■ **Supplied records**

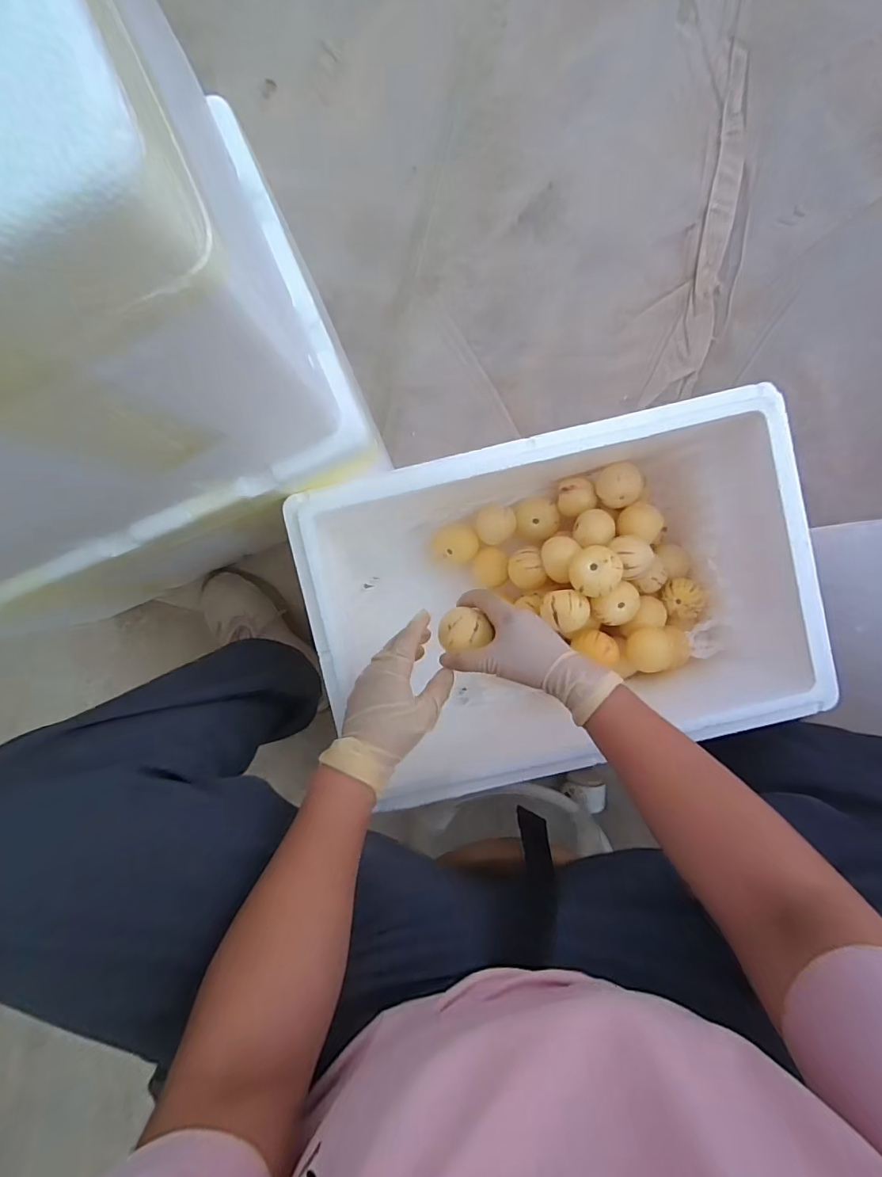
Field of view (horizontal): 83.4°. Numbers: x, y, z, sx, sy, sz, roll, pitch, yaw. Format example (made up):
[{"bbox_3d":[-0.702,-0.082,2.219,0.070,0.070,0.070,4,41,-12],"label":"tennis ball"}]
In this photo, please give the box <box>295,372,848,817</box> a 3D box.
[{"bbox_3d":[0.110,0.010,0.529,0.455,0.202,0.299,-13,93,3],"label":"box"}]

---

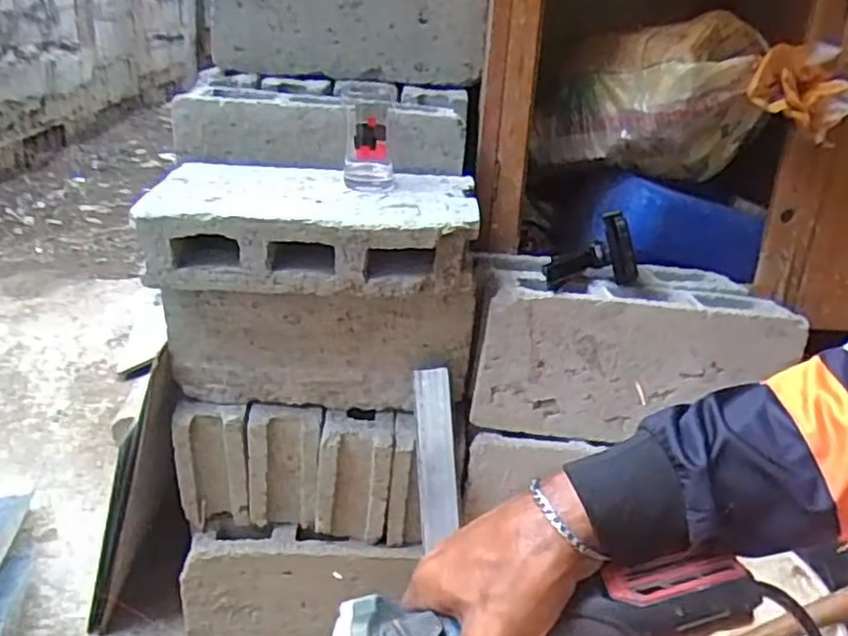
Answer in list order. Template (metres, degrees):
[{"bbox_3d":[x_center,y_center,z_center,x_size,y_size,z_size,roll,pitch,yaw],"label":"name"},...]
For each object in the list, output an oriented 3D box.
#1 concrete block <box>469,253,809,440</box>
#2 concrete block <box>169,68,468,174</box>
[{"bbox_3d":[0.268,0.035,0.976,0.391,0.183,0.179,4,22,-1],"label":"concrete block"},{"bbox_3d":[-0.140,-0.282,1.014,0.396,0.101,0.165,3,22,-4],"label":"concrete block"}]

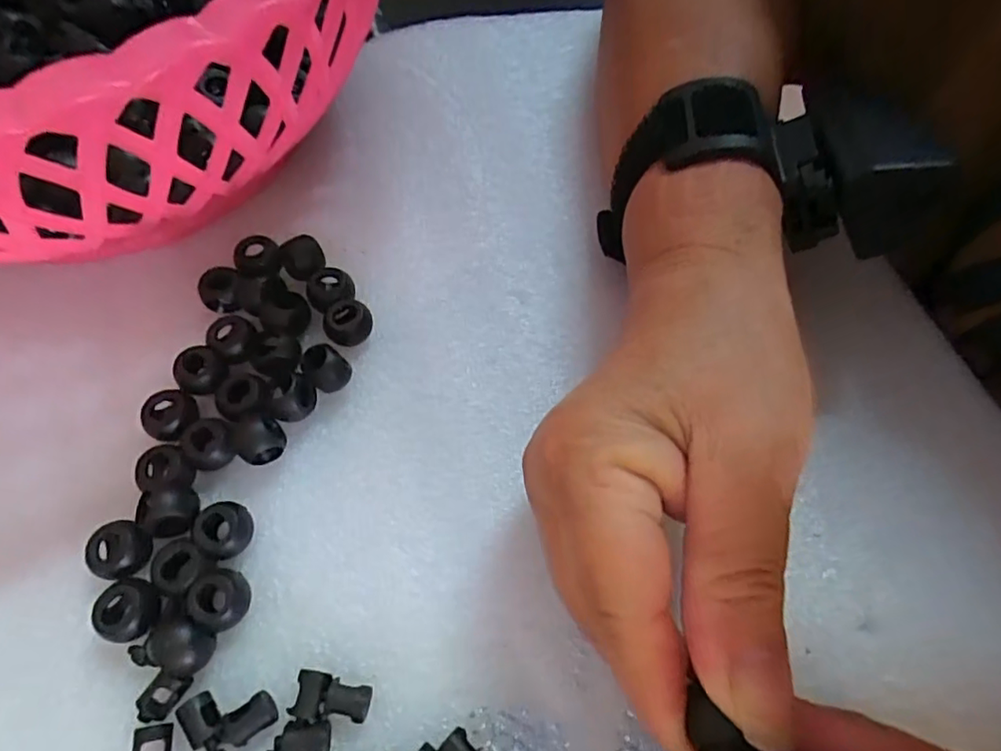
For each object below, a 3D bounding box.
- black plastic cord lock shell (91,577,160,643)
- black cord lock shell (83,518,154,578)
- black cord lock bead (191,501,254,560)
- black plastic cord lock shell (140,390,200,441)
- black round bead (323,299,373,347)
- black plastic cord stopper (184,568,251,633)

--

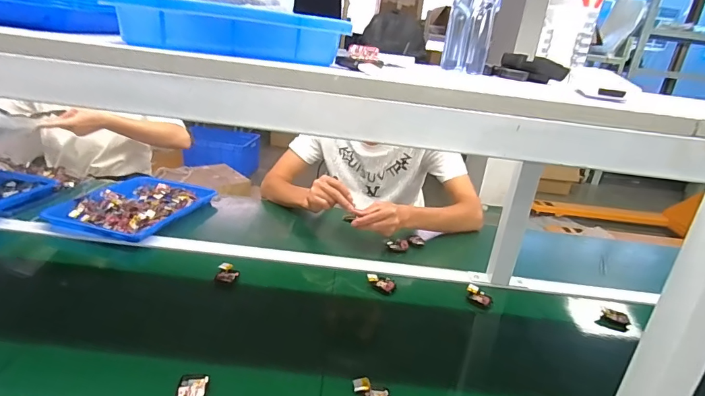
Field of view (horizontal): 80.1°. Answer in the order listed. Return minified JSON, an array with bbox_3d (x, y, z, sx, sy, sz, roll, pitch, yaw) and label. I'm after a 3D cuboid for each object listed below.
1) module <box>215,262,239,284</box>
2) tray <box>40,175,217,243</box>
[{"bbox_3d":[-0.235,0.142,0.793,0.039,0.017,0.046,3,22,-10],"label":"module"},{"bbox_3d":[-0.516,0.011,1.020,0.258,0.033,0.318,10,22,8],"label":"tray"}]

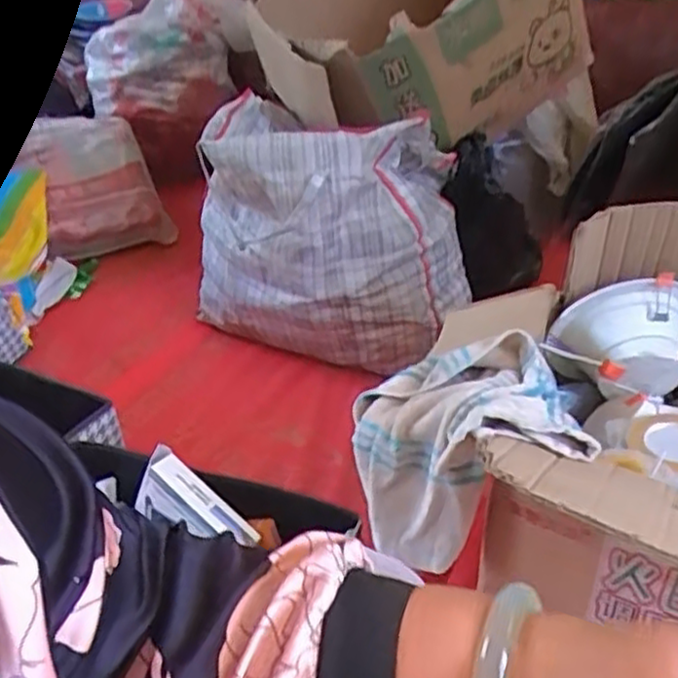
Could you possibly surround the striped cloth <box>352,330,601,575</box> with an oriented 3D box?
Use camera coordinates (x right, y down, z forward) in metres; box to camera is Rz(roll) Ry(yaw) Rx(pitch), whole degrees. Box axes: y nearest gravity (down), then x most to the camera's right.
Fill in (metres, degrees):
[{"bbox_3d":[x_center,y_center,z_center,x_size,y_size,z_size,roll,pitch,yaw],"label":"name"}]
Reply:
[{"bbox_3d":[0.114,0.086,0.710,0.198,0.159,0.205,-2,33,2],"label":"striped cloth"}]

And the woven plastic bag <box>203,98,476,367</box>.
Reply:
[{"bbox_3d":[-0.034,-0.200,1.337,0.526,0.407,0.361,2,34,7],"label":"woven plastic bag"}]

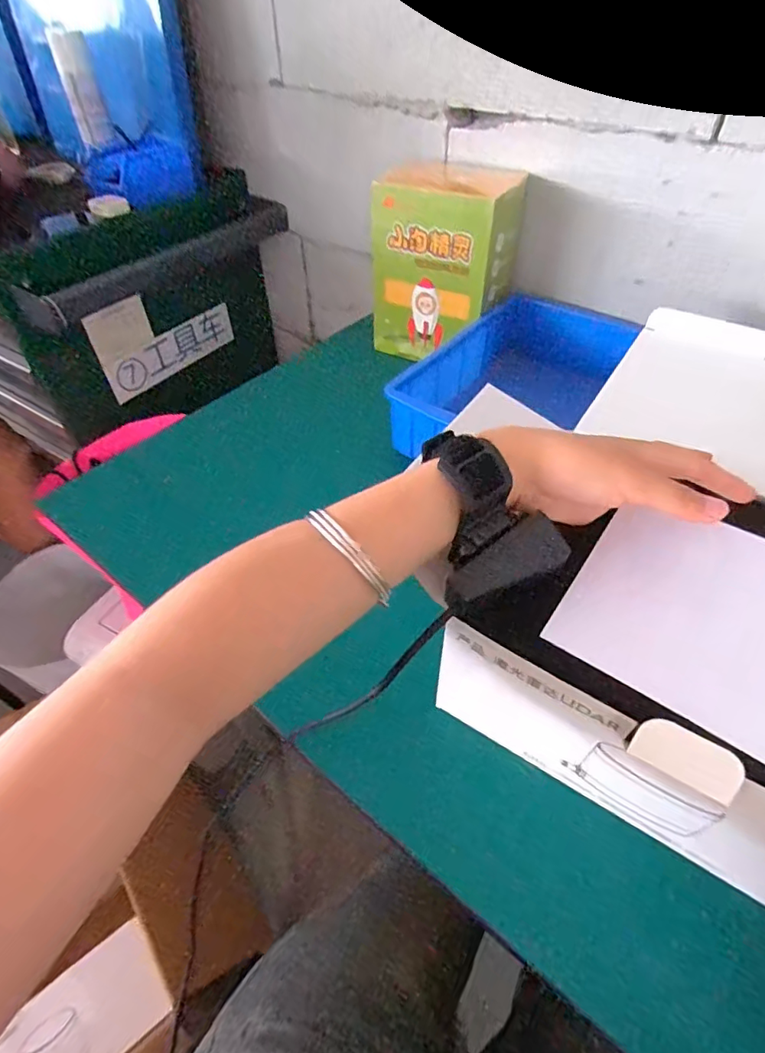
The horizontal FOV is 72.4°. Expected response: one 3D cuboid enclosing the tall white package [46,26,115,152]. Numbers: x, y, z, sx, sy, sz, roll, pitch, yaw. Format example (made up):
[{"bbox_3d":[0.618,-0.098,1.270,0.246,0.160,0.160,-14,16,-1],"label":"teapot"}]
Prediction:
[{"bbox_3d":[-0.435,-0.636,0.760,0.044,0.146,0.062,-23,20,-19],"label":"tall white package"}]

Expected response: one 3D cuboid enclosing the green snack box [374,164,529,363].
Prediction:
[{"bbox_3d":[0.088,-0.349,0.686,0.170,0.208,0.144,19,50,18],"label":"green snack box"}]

■ **Task item**
How many lines in the listing above contain the string "object"? Answer with the number only.

■ **Written answer**
3